◆ Dataset entries
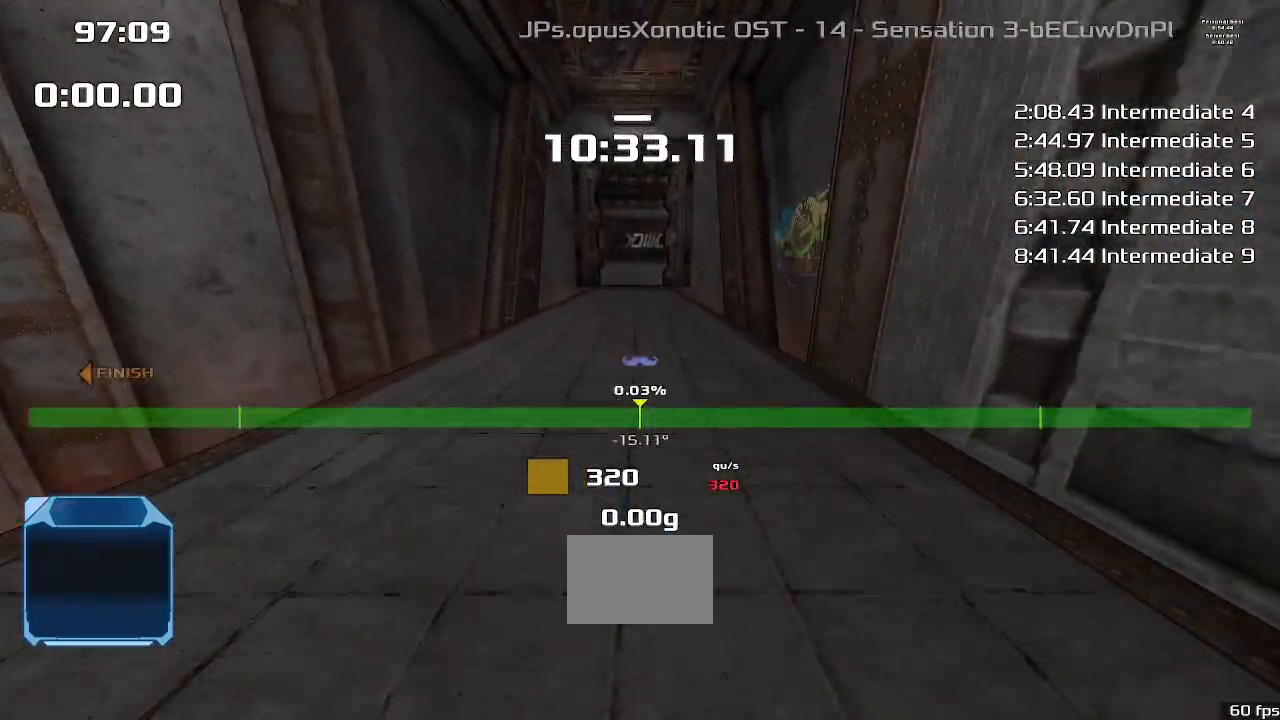
{"keys": ["up"], "events": []}
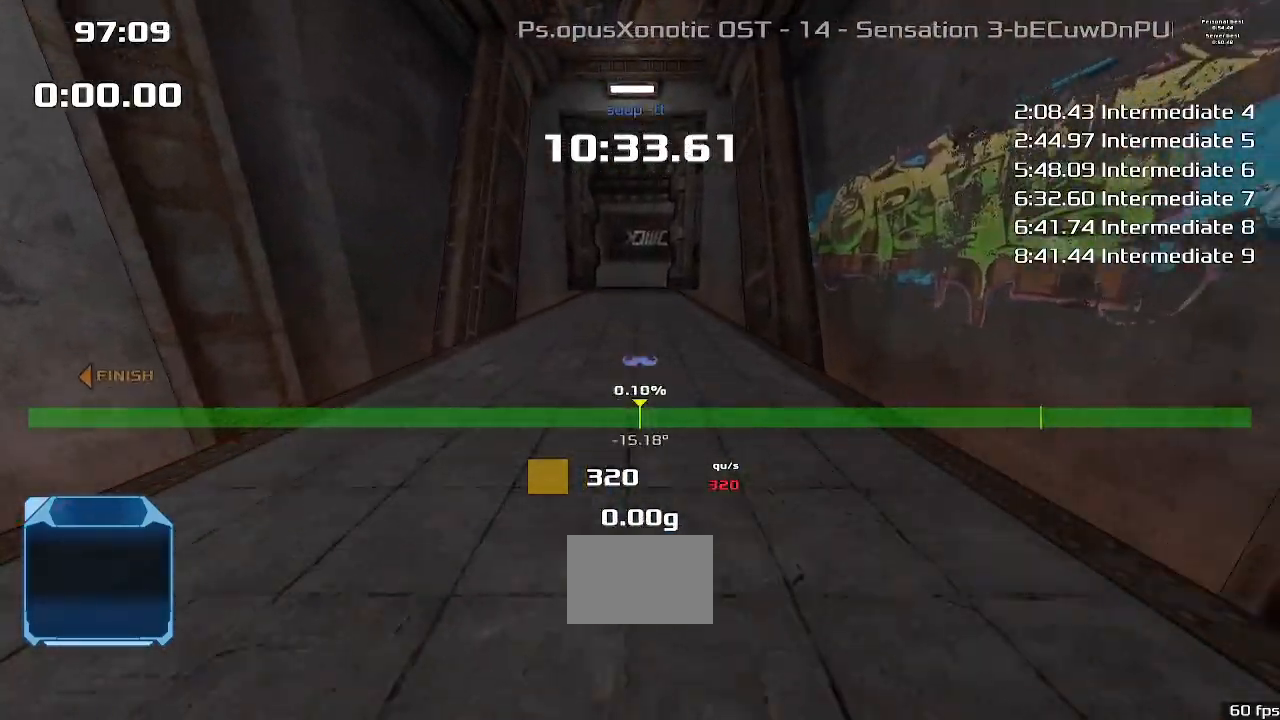
{"keys": ["up"], "events": []}
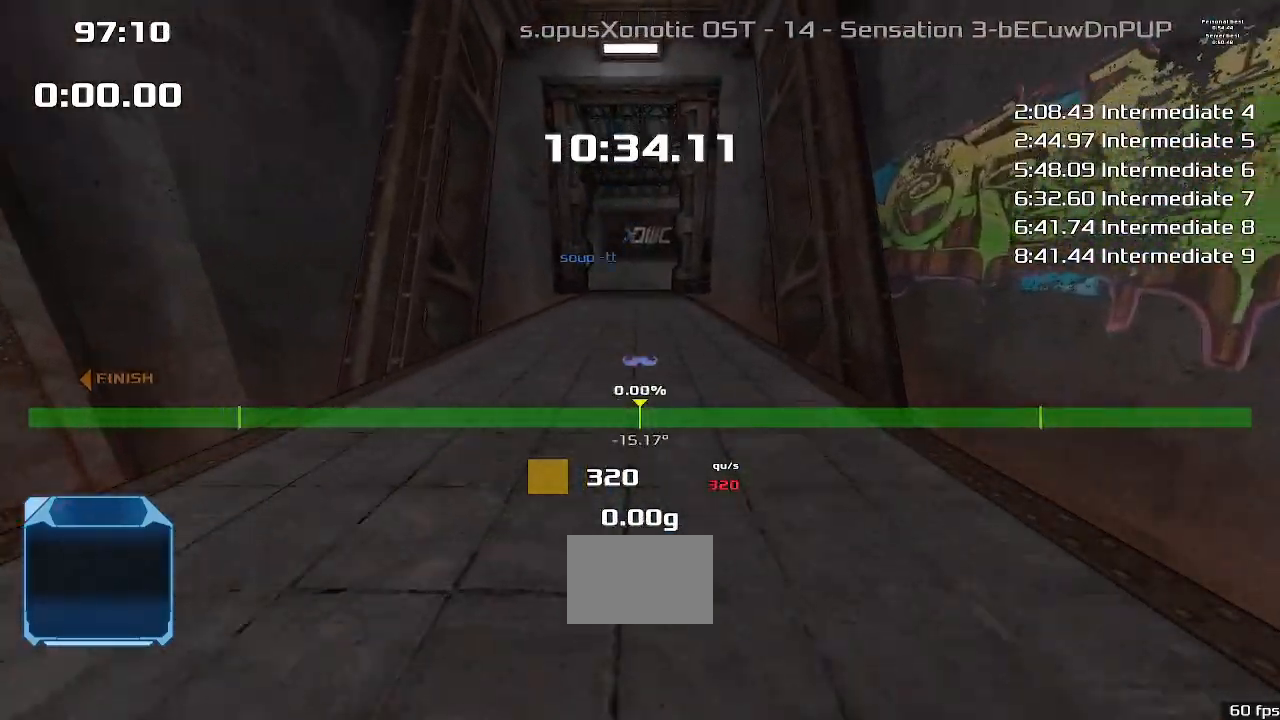
{"keys": ["up"], "events": []}
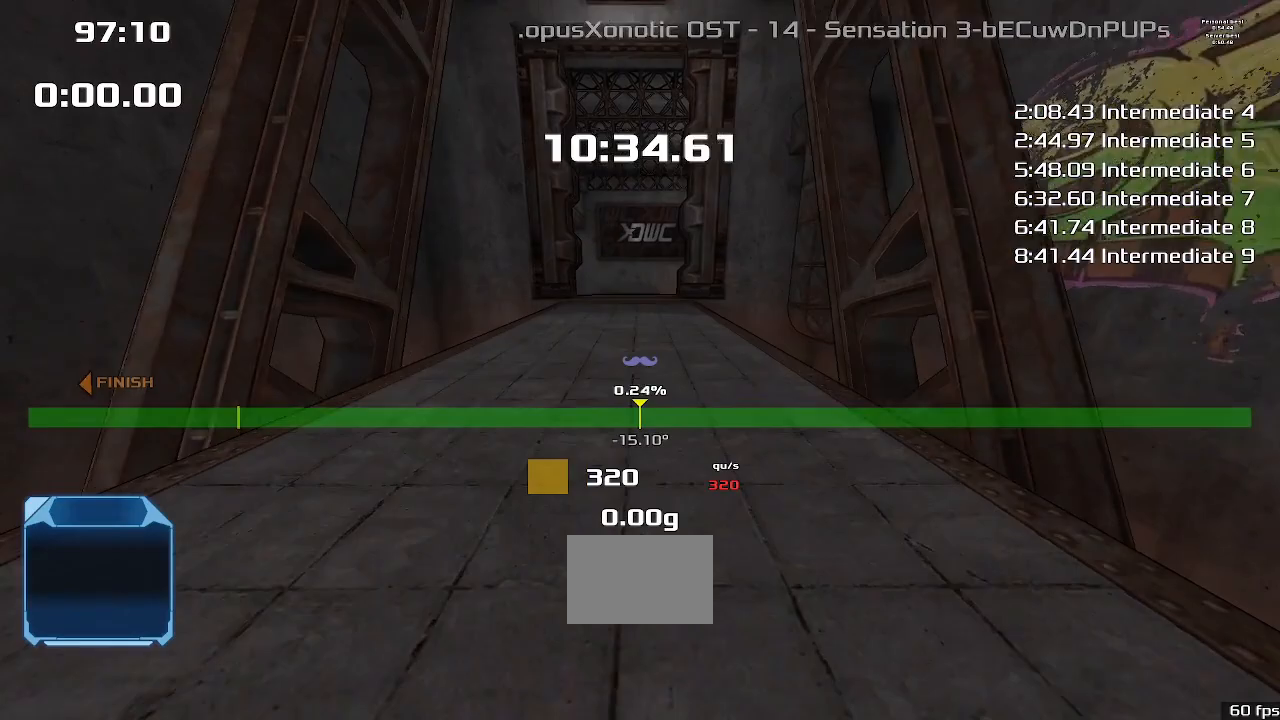
{"keys": ["up"], "events": []}
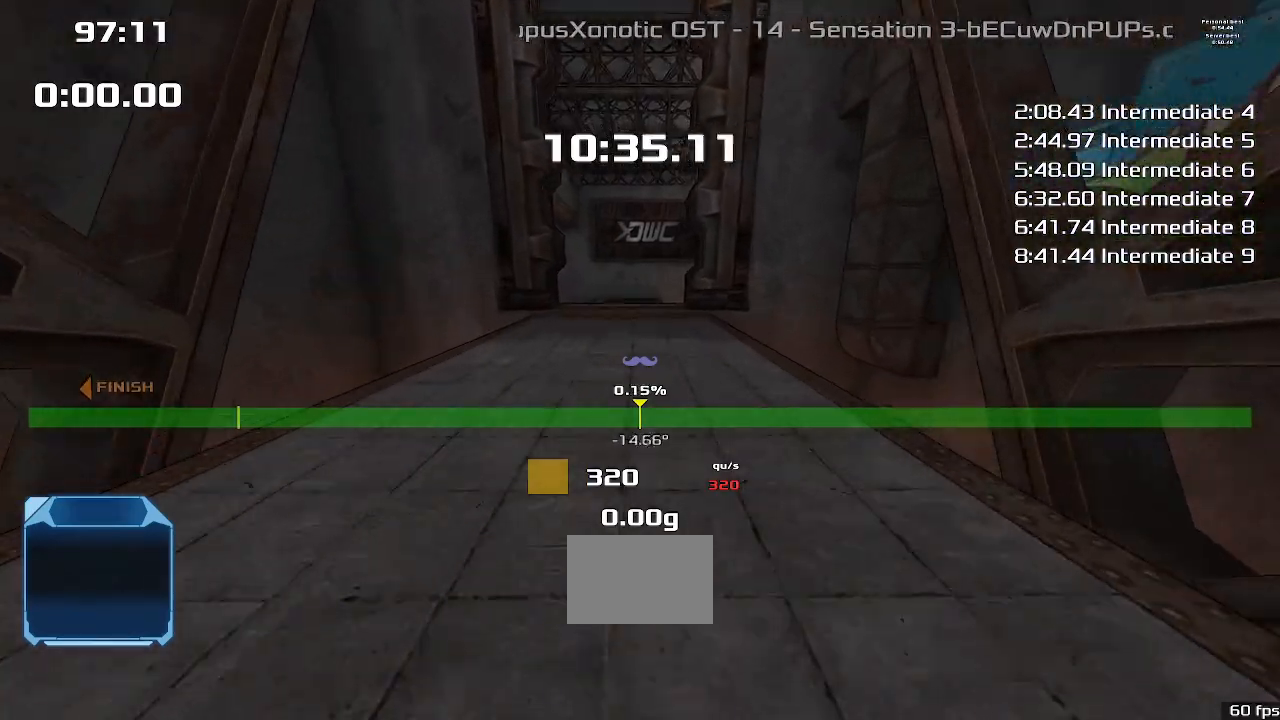
{"keys": ["up"], "events": []}
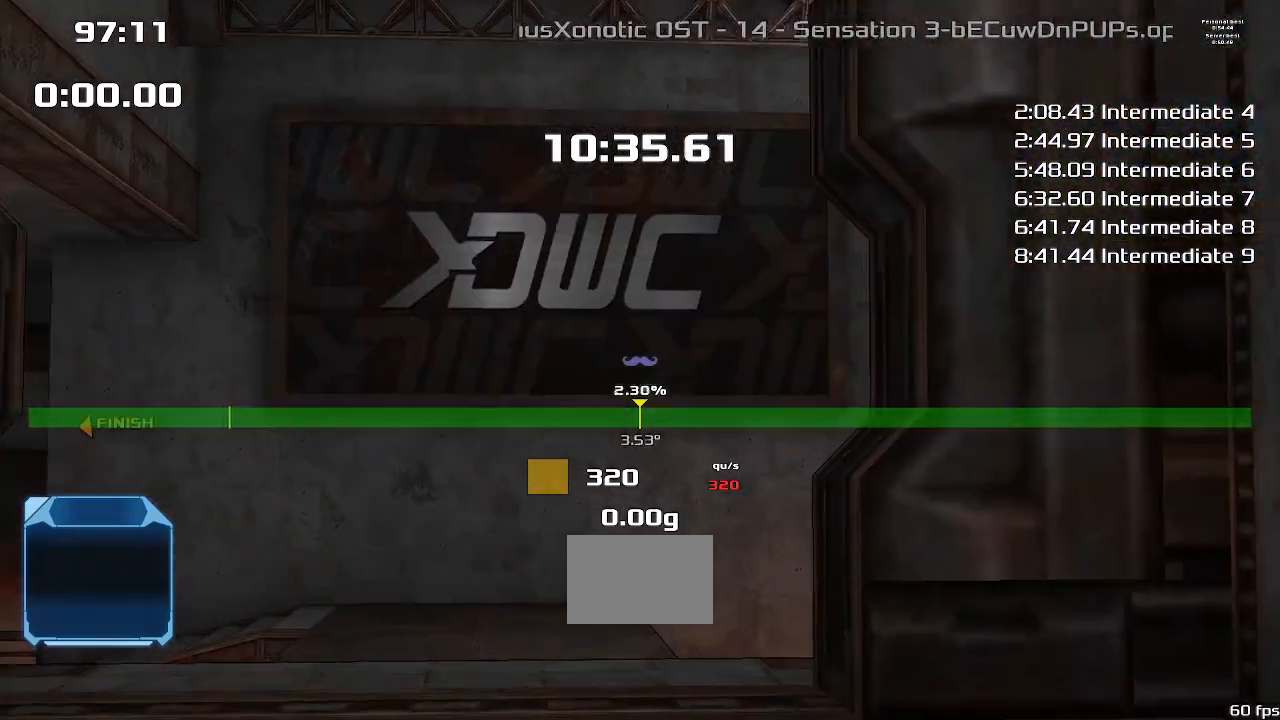
{"keys": ["up"], "events": []}
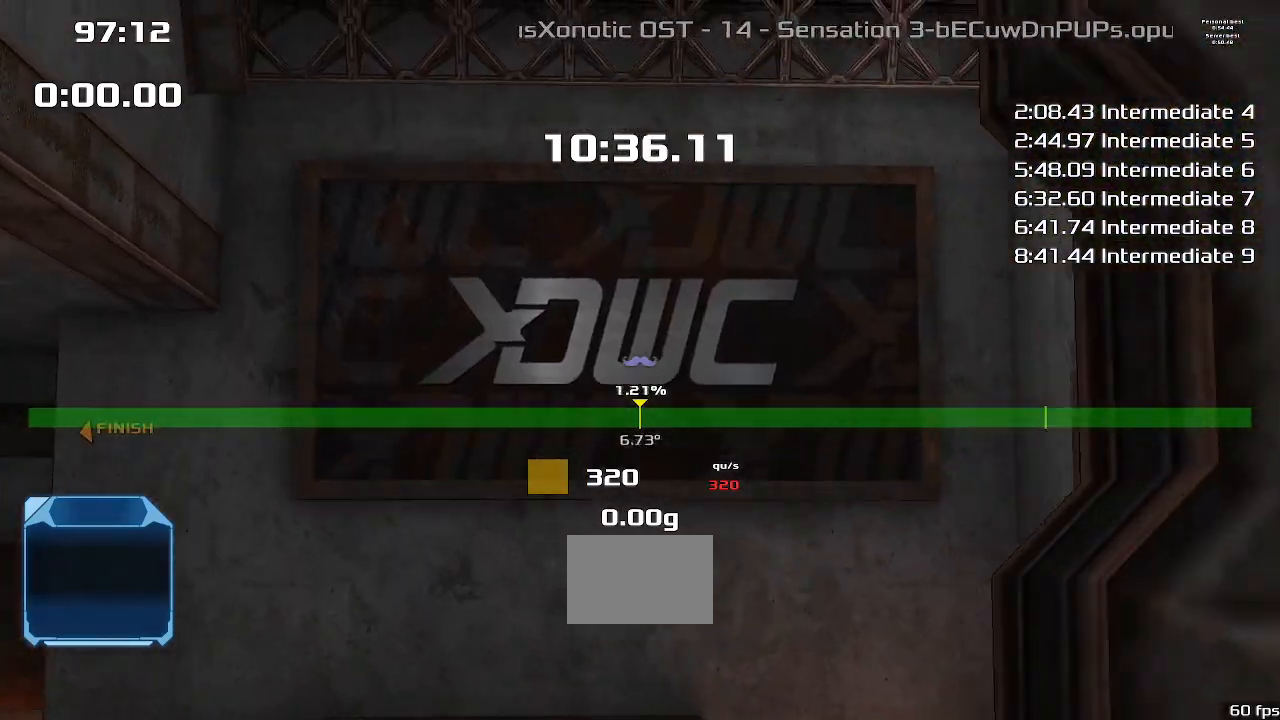
{"keys": ["up"], "events": []}
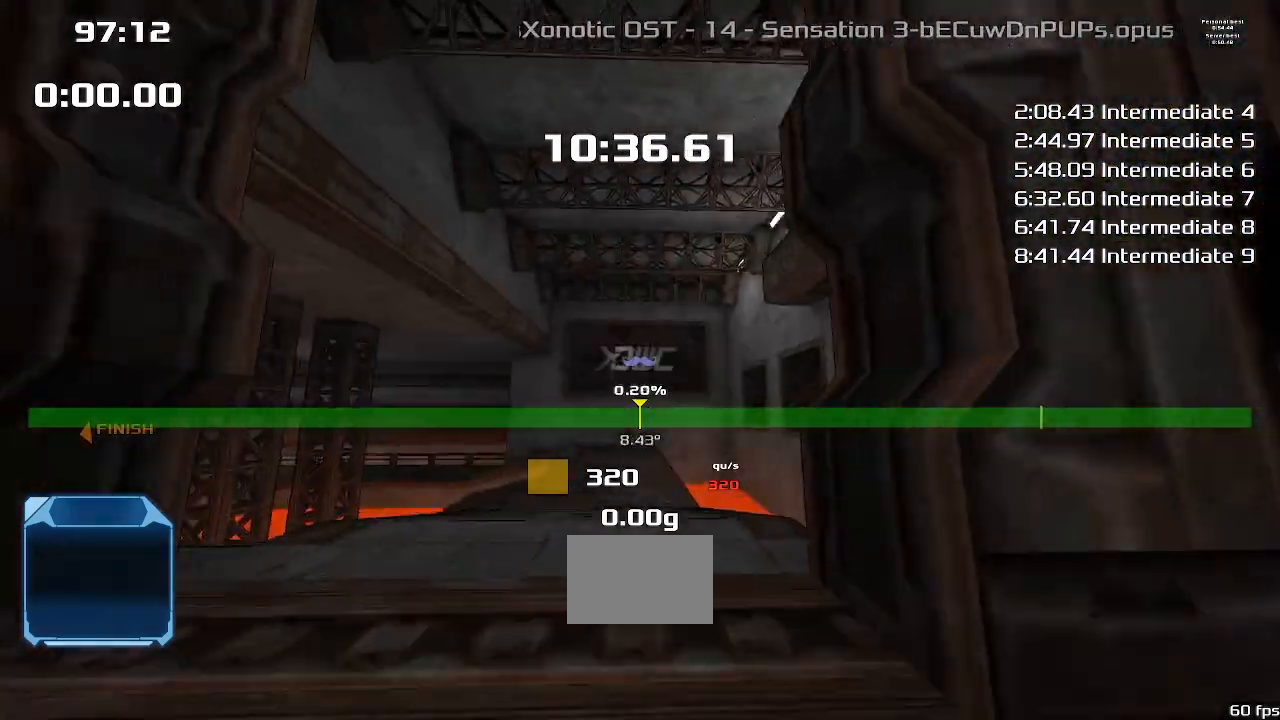
{"keys": ["up"], "events": []}
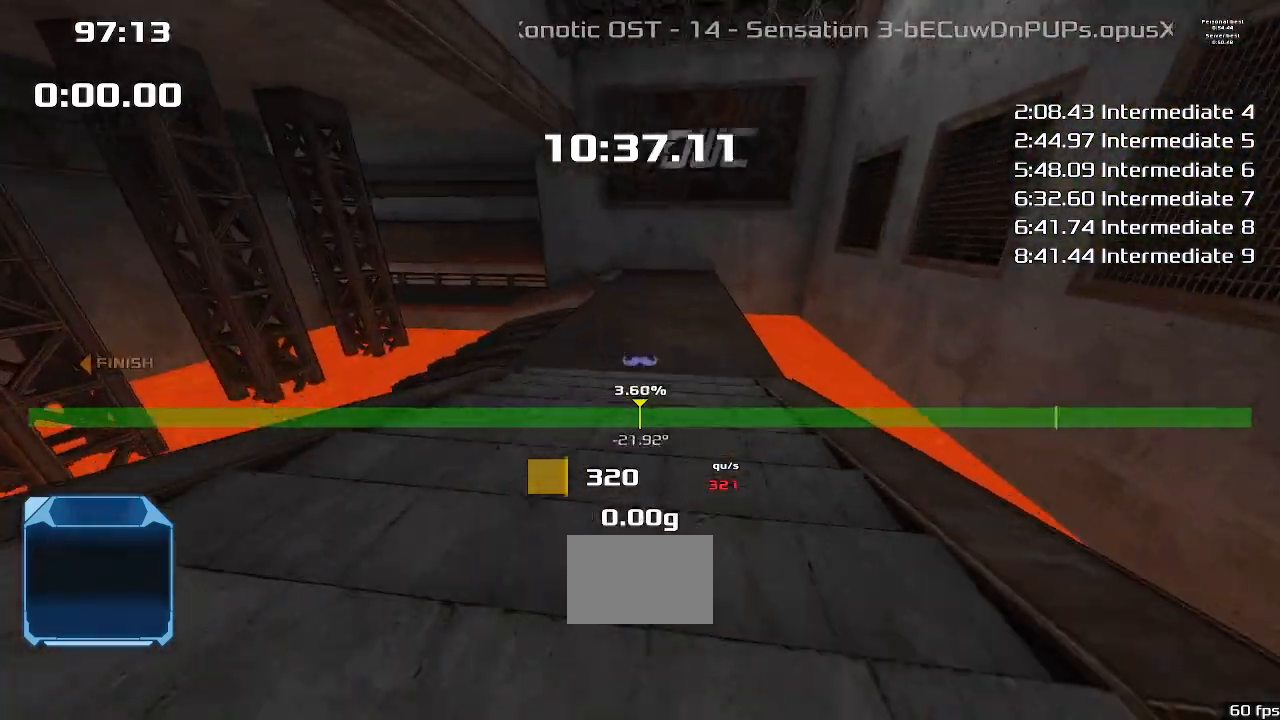
{"keys": ["up"], "events": []}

◆ ASSIGNMENT
Could you write out every record exactly, leaving the pictures out?

◆ WRITTEN ANSWER
{"keys": ["up"], "events": []}
{"keys": ["up"], "events": []}
{"keys": ["up"], "events": []}
{"keys": ["up"], "events": []}
{"keys": ["up"], "events": []}
{"keys": ["up"], "events": []}
{"keys": ["up"], "events": []}
{"keys": ["up"], "events": []}
{"keys": ["up"], "events": []}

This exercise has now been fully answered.